Champlin told Batt that his mother suffers from dementia, and said she'd agreed to let him use her money for himself. However, Batt interviewed the woman and found her "sharp and mentally alert," according to the report. Batt said she was "shocked" to find out he'd been using her money and had never authorized him to do so.
"I told Mark that a review of the bank records indicated that Mark's entire life expenses were paid with (his mother's) account. I told Mark it appeared to me that he took advantage of his mother" Batt says in his report. "I explained that it would be hard for any reasonable person to agree that 'when times are tough' it is reasonable to take vacations, eat out at restaurants, receive spa treatments, etc. I also told him it would not be reasonable to 'pay down' the principal balance of the mortgage on a home, when he is making claims that he needs to borrow to make ends meet."

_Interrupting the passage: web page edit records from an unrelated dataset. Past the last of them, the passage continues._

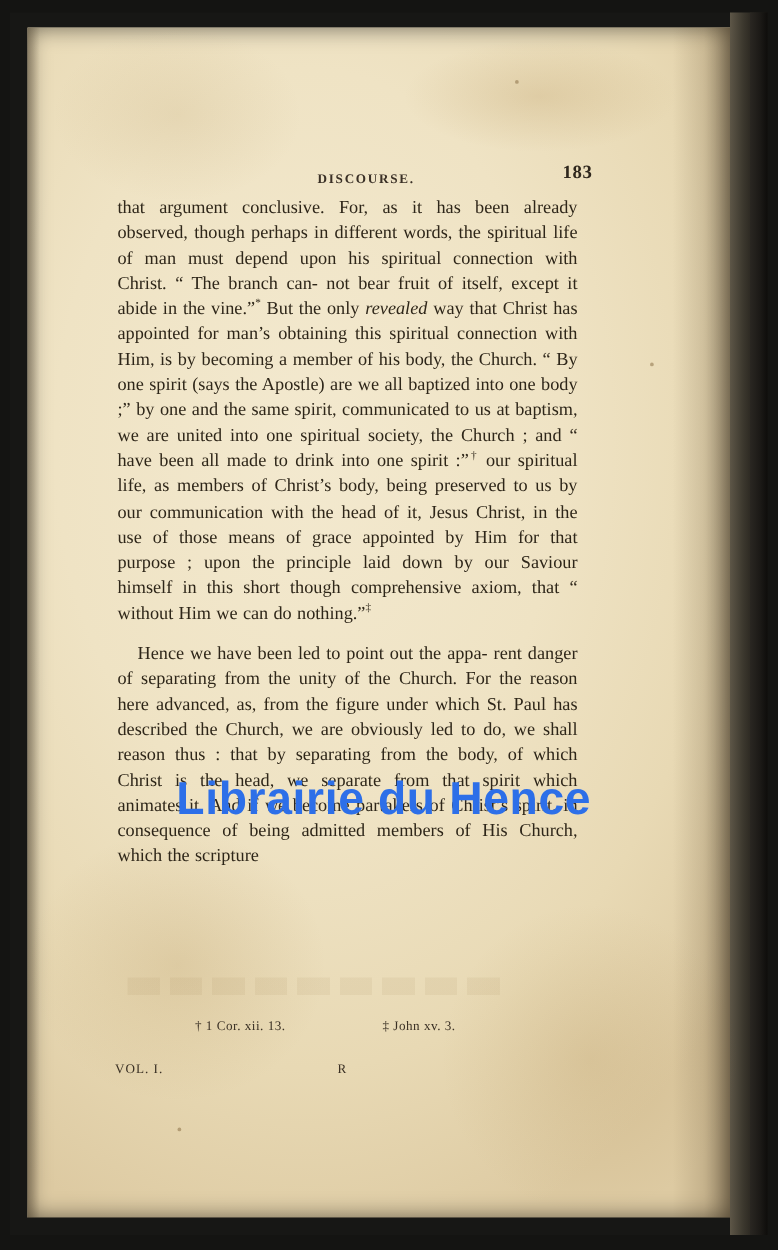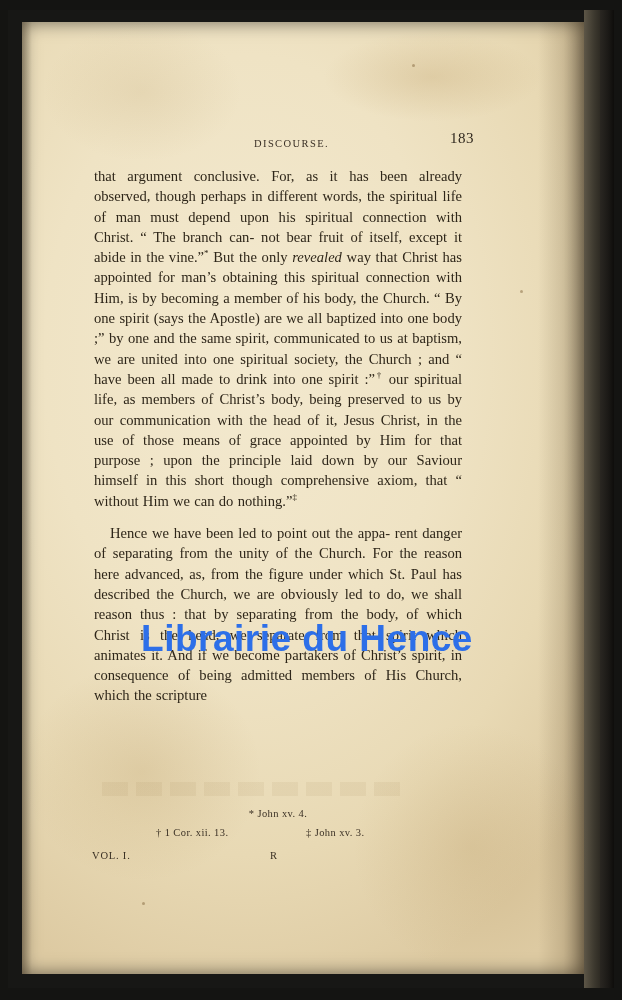--- a/index.html
+++ b/index.html
@@ -111,7 +111,8 @@
   .running-head {
     position: relative;
     height: 22px;
-    margin-bottom: 10px;
+    margin-bottom: 0;
+    font-weight: bold;
   }
   .rh-title {
     position: absolute;

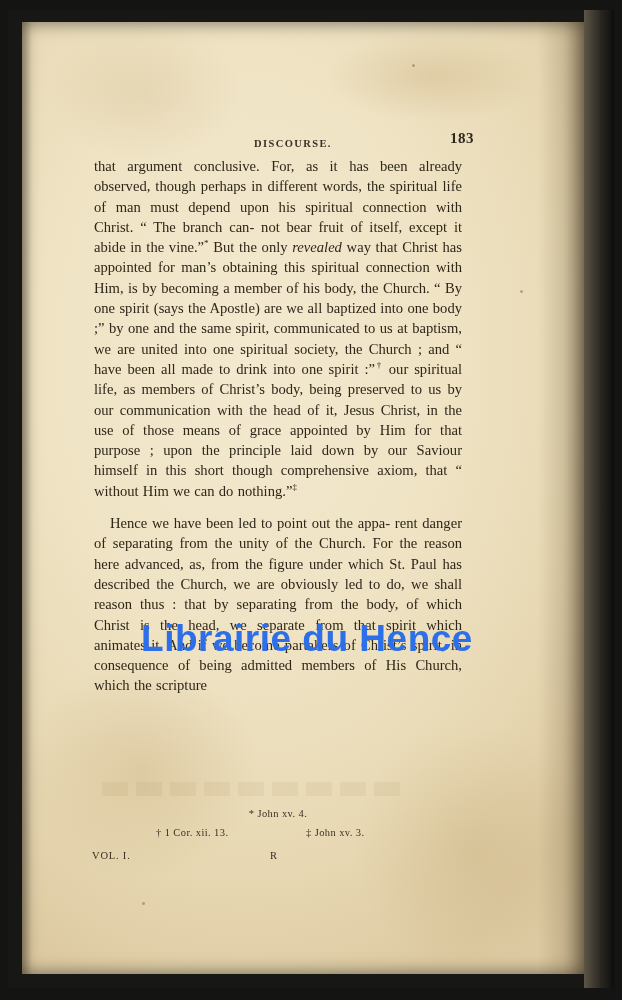--- a/index.html
+++ b/index.html
@@ -254,7 +254,6 @@
       </div>
 
       <div class="footnotes">
-        <div class="fn-line1">* John xv. 4.</div>
         <div class="fn-line2">
           <span class="fn-a">† 1 Cor. xii. 13.</span>
           <span class="fn-b">‡ John xv. 3.</span>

Batt also said Champlin also paid little attention to his mother, and that he knew little about her physical condition.
Under current state law, he'll only serve 50% of his sentence, and could be eligible for release as early as March 2015.
Meanwhile, a jury found his wife, D'Arsi Champlin, 48, guilty of 11 related felonies. She's set to be sentenced July 12 at Hayward Hall of Justice for five counts of grand theft, five counts of theft from an elder, and one count of receiving stolen property.